The large scale learning challenge for ICML interests me a great deal, although I have concerns about the way it is structured.
From the instructions page, several issues come up:
- Large Definition My personal definition of dataset size is:
- small A dataset is small if a human could look at the dataset and plausibly find a good solution.
- medium A dataset is mediumsize if it fits in the RAM of a reasonably priced computer.
- large A large dataset does not fit in the RAM of a reasonably priced computer.
By this definition, all of the datasets are medium sized. This might sound like a pissing match over dataset size, but I believe it is more than that.
The fundamental reason for these definitions is that they correspond to transitions in the sorts of approaches which are feasible. From small to medium, the ability to use a human as the learning algorithm degrades. From medium to large, it becomes essential to have learning algorithms that don’t require random access to examples.
- No Loading Time The medium scale nature of the datasets is tacitly acknowledged in the rules which exclude data loading time. My experience is that parsing and loading large datasets is often the computational bottleneck. For example when comparing Vowpal Wabbit to SGD I used wall-clock time which makes SGD look a factor of 40 or so worse than Leon’s numbers only using training time after loading. This timing difference is entirely due to the overhead of parsing, even though the format parsed is a carefully optimized binary language. (No ‘excluding loading time’ number can be found for VW, of course, because loading and learning are intertwined.)
- Optimal Parameter Time The rules specify that the algorithm should be timed with optimal parameters. It’s very common for learning algorithms to have a few parameters controlling learning rate or regularization. However, no constraints are placed on the number or meaning of these parameters. As an extreme form of abuse, for example, your initial classifier could be declared a parameter. With an appropriate choice of this initial parameter (which you can freely optimize on the data), training time is zero.
- Parallelism One approach to dealing with large amounts of data is to add computers that operate in parallel. This is very natural (the brain is vastly parallel at the neuron level), and there are substantial research questions in parallel machine learning. Nevertheless it doesn’t appear to be supported by the contest. There are good reasons for this: parallel architectures aren’t very standard yet, and buying multiple computers is still substantially more expensive than buying the RAM to fit the dataset sizes. Nevertheless, it’s disappointing to exclude such a natural avenue. The rules even appear unclear on whether or not the final test run is on an SMP machine.
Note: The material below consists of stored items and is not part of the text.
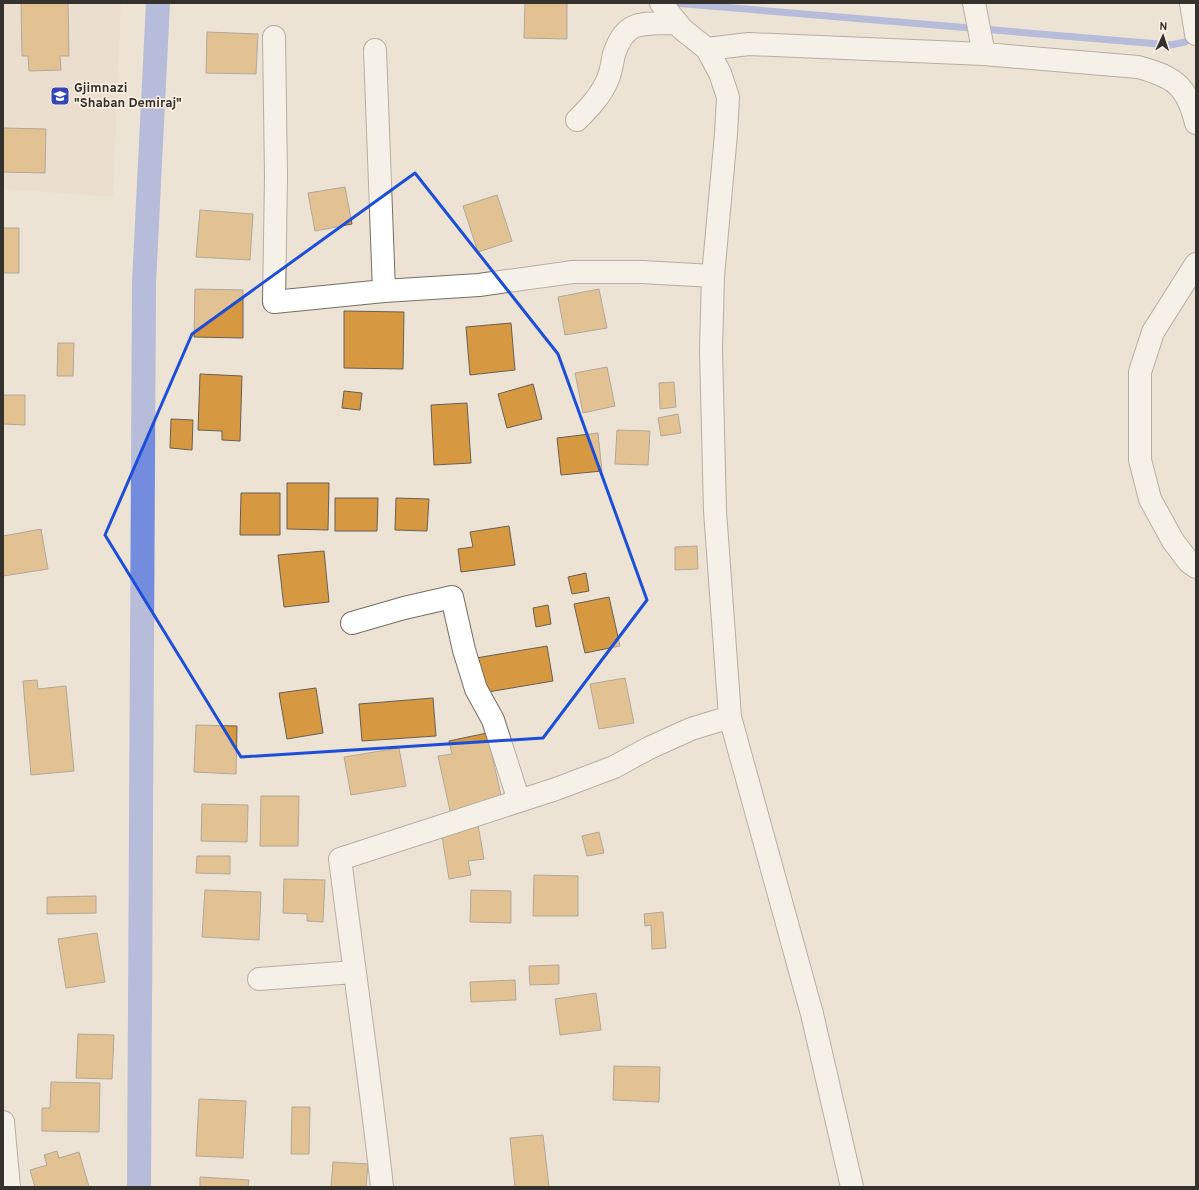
<svg xmlns="http://www.w3.org/2000/svg" width="1199" height="1190" viewBox="0 0 1199 1190" font-family="Overpass,sans-serif">
  <style>
    .built { fill: #e8d8c5 }
    .lines { fill: none; stroke-linecap: round; stroke-linejoin: round }
    .stream { stroke: #738cdd; stroke-width: 7 }
    .canal { stroke: #738cdd; stroke-width: 24 }
    .building { fill: #d69942; stroke: #685f54 }
    .minor-casing { stroke: #776d62; stroke-width: 24 }
    .minor { stroke: #fff; stroke-width: 22 }
    .marked { fill: none; stroke: #1d4ed8; stroke-width: 3; stroke-linejoin: round }
    .labels { text-anchor: middle; dominant-baseline: central; stroke-width: 3; stroke-linejoin: round; paint-order: stroke }
    .poi-label { font-size: 13px; font-weight: bold; fill: #35312c; stroke: #fbf0e2; text-anchor: start }
  </style>
  <rect width="100%" height="100%" fill="#ede3d5"/>
  <!-- built -->
  <path class="built" d="M3 3H121L113 197 3 189Z"/>
  <g class="lines">
    <!-- stream -->
    <path class="stream" d="M674 3 1171 45 1185 42 1196 36"/>
    <!-- canal -->
    <path class="canal" d="M139 1187 144 283 158 3"/>
  </g>
  <!-- building -->
  <path class="building" d="M21 3H68L69 56H60L61 70 29 71 28 56H22Z
    M525 3H567V39L524 38Z
    M207 32 258 34 256 74 206 73Z
    M3 128 46 129 45 173 3 172Z
    M345 187 352 224 315 231 308 193Z
    M497 195 512 241 478 252 463 206Z
    M200 210 253 214 250 260 196 257Z
    M3 228H19V273H3Z
    M195 289 243 290V338L194 337Z
    M599 289 607 328 565 335 558 297Z
    M344 311 404 312 403 369 344 368Z
    M511 323 515 370 470 375 466 327Z
    M58 343H74L73 376H57Z
    M607 367 615 406 583 413 575 373Z
    M200 374 242 376 240 441 222 440V431L198 430Z
    M674 382 676 407 660 409 659 383Z
    M533 384 542 419 507 428 498 394Z
    M344 391 362 393 360 410 342 408Z
    M3 395H25V425L3 424Z
    M467 403 471 463 434 465 431 405Z
    M678 414 681 433 661 436 658 418Z
    M171 419 193 420 192 450 170 448Z
    M617 430 650 431 648 465 615 464Z
    M598 433 602 471 561 475 557 438Z
    M287 483H329L328 530 287 529Z
    M241 493H280V535H240Z
    M335 498H378L377 531H335Z
    M396 498 429 499 427 531 395 530Z
    M509 526 515 565 461 572 458 549 473 547 470 532Z
    M41 529 48 569 3 576V536Z
    M697 546 698 569 675 570V547Z
    M324 551 329 602 284 607 278 555Z
    M586 573 589 591 572 594 568 577Z
    M609 597 620 646 585 653 574 604Z
    M548 605 551 624 536 627 533 608Z
    M547 646 553 681 482 693 476 658Z
    M625 678 634 723 599 729 590 684Z
    M37 680 38 689 66 686 74 771 31 775 23 681Z
    M316 688 323 733 287 739 279 693Z
    M433 698 436 736 362 741 359 704Z
    M196 725 237 726 236 774 194 772Z
    M487 733 502 800 450 811 438 756 452 754 449 741Z
    M399 748 406 786 351 795 344 757Z
    M261 796H299L298 846H260Z
    M202 804 248 805 247 842 201 841Z
    M478 825 484 859 468 861 471 875 449 879 441 831Z
    M599 832 604 853 587 856 582 836Z
    M197 856H230V874L196 873Z
    M534 875 578 876V916H533Z
    M284 879 325 880 323 922 307 921V914L283 913Z
    M205 890 261 892 259 940 202 937Z
    M471 890 511 891V923L470 922Z
    M96 896V913L47 914V897Z
    M663 912 666 948 652 949 651 925 645 926 644 914Z
    M97 933 105 982 66 988 58 939Z
    M559 965V984L530 985 529 966Z
    M515 980 516 1000 471 1002 470 982Z
    M596 993 601 1030 560 1035 555 999Z
    M78 1034 114 1035 112 1079 76 1078Z
    M614 1066 660 1067 659 1102 613 1100Z
    M51 1082 100 1083 99 1132 42 1131V1108H50Z
    M199 1099 246 1101 243 1158 196 1156Z
    M292 1107H310L309 1154H291Z
    M543 1135 549 1187H515L510 1138Z
    M57 1151 59 1158 79 1152 89 1187H35L30 1170 47 1165 44 1155Z
    M333 1162 368 1164 366 1187H331Z
    M200 1177 249 1180 248 1187H200Z"/>
  <g class="lines">
    <defs>
      <path id="minor" d="M661 3 682 29 707 49 720 73 728 97 726 134 713 276 711 350 715 511 730 717 812 1014 852 1187
        M974 3 984 54
        M1191 3 1196 34
        M274 37 276 176 274 302 384 291 479 285 573 272H642L713 276
        M707 49 749 44 984 54 1138 67C1174 77 1187 85 1196 123
        M375 50 384 291
        M577 120C588 109 600 97 607 81 611 73 612 63 614 54 626 18 644 24 676 23
        M1196 264 1153 332 1140 372V460L1150 499 1173 541 1189 562 1196 567
        M352 623 404 608 452 597 464 650 476 689 493 720 519 801
        M259 979 354 972
        M3 1122 9 1187
        M382 1187C370 1078 354 969 340 859L556 789 614 767 649 748 691 729 730 717"/>
    </defs>
    <!-- minor casing -->
    <use href="#minor" class="minor-casing"/>
    <!-- minor -->
    <use href="#minor" class="minor"/>
  </g>
  <!-- marked area -->
  <path d="M0 0H1199V1190H0ZM415 173 558 354 647 600 543 738 241 757 105 535 192 334Z" fill="#ede3d5" fill-opacity=".55" fill-rule="evenodd"/>
  <path class="marked" d="M415 173 558 354 647 600 543 738 241 757 105 535 192 334Z"/>
  <!-- icons -->
  <defs>
    <symbol id="school-square" viewBox="-11 -11 22 22"><rect x="-9" y="-9" width="18" height="18" rx="4" fill="#3246b8" stroke="#fbf0e2"/><path d="M0-5L7-2L0 1L-7-2ZM-4 1L0 2.5L4 1V4Q0 6-4 4Z" fill="#fff"/></symbol>
  </defs>
  <g fill-rule="evenodd">
    <use href="#school-square" x="49" y="85" width="22" height="22"/>
  </g>
  <g class="labels">
    <!-- poi labels -->
    <g class="poi-label">
      <text x="74" y="89">Gjimnazi<tspan x="74" dy="15">"Shaban Demiraj"</tspan></text>
    </g>
  </g>
  <!-- border -->
  <rect width="1199" height="1190" fill="none" stroke="#35312c" stroke-width="8"/>
  <!-- north arrow -->
  <g transform="translate(1163 36) rotate(3)" stroke="#fbf0e2" stroke-width="3" paint-order="stroke">
  <path d="M0-3L7 15L0 10L-7 15Z" fill="#35312c"/>
  <text y="-6" font-size="11" font-weight="bold" text-anchor="middle" fill="#35312c">N</text>
  </g>
</svg>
As a consequence of this design, the contest prefers algorithms that load all data into memory then operate on it. It also essentially excludes parallel algorithms. These design decisions discourage large scale algorithms (where large is as defined above) in favor of medium scale learning algorithms. The design also favors highly parameterized learning algorithms over less parameterized algorithms, which is the opposite of my personal preference for research direction.
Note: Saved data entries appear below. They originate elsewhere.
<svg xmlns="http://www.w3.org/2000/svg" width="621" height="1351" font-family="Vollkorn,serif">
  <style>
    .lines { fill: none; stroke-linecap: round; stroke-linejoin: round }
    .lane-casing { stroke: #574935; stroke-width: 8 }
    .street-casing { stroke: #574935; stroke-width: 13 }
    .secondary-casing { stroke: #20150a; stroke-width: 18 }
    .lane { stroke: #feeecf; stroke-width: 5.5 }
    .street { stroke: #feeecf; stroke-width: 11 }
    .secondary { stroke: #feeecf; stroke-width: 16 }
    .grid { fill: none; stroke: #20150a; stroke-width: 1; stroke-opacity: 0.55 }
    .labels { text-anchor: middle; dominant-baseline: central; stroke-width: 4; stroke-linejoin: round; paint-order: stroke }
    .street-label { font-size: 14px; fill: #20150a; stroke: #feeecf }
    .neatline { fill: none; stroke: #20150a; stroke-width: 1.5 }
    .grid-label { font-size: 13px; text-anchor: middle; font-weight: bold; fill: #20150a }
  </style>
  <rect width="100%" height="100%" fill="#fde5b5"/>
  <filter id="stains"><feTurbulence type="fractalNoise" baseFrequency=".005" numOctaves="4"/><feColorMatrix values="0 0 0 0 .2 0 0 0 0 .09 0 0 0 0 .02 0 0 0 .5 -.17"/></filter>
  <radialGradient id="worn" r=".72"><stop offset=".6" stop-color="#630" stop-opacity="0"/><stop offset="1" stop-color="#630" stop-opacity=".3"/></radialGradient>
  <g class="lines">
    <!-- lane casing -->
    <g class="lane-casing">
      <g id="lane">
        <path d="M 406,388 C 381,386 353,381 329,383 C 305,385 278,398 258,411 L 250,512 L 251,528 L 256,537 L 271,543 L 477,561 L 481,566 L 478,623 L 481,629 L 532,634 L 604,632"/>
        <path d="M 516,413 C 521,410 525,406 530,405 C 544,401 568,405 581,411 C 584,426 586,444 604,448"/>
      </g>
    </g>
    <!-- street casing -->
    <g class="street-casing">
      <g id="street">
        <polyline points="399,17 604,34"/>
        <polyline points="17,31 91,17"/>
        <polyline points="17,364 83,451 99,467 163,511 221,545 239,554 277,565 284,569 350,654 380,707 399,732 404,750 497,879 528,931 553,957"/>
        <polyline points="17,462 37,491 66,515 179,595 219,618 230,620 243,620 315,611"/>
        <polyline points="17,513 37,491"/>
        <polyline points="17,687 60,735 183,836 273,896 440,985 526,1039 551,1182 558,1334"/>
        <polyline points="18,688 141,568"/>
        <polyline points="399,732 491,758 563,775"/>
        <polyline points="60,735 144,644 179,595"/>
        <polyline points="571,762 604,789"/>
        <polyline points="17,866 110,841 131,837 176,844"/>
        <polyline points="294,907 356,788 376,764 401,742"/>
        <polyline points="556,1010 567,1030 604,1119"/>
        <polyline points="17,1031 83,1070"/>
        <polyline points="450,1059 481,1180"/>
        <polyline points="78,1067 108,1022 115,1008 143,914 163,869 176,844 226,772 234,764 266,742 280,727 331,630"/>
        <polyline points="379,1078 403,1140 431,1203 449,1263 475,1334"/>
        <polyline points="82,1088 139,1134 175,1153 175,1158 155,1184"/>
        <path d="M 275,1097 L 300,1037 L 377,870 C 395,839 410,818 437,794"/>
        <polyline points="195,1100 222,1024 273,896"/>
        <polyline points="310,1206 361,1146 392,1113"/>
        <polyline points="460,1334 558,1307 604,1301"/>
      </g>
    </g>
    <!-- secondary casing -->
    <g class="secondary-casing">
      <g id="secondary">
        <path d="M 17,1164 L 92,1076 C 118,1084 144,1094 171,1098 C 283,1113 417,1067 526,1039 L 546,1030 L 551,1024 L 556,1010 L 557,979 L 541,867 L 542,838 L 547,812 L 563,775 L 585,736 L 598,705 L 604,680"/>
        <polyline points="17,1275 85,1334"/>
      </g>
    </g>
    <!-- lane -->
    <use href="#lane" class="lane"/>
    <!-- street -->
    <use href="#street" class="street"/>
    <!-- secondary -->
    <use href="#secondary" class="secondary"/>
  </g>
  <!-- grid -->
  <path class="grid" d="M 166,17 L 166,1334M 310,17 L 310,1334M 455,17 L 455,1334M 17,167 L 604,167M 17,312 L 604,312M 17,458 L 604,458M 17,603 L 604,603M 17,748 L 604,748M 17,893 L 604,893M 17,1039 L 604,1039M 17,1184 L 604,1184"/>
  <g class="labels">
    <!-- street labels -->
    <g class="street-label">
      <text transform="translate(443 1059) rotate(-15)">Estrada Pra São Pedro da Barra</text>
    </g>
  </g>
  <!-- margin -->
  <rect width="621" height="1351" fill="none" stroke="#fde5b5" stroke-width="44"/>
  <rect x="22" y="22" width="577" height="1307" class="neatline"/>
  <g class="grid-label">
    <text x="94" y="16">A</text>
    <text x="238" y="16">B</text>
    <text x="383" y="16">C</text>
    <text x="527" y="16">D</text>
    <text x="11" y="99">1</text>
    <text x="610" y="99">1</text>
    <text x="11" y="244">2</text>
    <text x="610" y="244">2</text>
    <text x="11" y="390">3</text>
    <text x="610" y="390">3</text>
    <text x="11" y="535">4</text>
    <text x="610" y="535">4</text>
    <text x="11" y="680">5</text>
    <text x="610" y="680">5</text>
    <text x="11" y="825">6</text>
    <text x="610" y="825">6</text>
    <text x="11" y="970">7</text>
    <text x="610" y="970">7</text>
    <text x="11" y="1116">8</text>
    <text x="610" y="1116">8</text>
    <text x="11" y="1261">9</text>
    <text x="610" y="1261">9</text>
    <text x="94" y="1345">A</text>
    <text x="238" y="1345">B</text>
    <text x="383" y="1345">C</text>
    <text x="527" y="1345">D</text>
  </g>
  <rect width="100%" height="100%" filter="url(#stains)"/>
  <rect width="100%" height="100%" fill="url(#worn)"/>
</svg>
Many of these issues are eliminatable or at least partially addressable. Limiting the parameter size to ’20 characters on the commandline’ or in some other reasonable way seems essential. It’s probably too late to get large datasets, but using wall-clock time would at least avoid bias against large scale algorithms. If the final evaluation is going to take place on an SMP machine, at least detailing that would be helpful.
Despite these concerns, it’s important to be clear that this is an interesting contest. Even without any rule changes, it’s outcome tells us something about which sorts of algorithms work at a medium scale. That’s good information to know if you are interested in tackling larger scale algorithms. The datasets are also large enough to break every Theta(m2) algorithm. We should also respect the organizers: setting up any contest of this sort is quite a bit of work that’s difficult to nail down perfectly in advance.
update: Soeren has helped setup an SMP parallel track which address some of the concerns above. See the site for details, and see you there.